== RECORDS SUPPLIED

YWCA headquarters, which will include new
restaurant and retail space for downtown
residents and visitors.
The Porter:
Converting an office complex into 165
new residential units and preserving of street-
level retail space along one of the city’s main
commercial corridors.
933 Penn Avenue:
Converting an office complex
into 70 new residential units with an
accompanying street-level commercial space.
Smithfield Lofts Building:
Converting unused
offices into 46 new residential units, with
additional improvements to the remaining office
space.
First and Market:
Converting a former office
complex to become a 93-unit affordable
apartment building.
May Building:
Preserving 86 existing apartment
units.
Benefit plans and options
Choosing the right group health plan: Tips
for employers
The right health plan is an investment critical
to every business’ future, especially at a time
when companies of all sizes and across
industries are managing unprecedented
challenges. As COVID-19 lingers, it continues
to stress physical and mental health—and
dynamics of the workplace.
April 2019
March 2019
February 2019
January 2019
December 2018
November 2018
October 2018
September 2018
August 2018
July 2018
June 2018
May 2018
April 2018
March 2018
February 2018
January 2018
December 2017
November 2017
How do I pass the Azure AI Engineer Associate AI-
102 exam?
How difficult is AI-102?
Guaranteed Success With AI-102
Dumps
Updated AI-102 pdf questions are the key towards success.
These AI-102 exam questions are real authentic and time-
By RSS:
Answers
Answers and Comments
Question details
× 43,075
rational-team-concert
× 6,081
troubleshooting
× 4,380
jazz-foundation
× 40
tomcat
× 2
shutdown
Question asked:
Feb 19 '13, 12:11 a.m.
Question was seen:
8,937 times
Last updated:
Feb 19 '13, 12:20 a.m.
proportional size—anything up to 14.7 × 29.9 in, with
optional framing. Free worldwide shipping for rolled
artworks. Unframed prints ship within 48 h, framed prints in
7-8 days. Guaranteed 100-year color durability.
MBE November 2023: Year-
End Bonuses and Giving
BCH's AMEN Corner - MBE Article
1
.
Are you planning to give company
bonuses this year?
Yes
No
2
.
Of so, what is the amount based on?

====

● YOUR ASSIGNMENT
Wherever a line in the records contains the word "Converting", copy that line.

● ANSWER SECTION
Converting an office complex into 165
Converting an office complex
Converting unused
Converting a former office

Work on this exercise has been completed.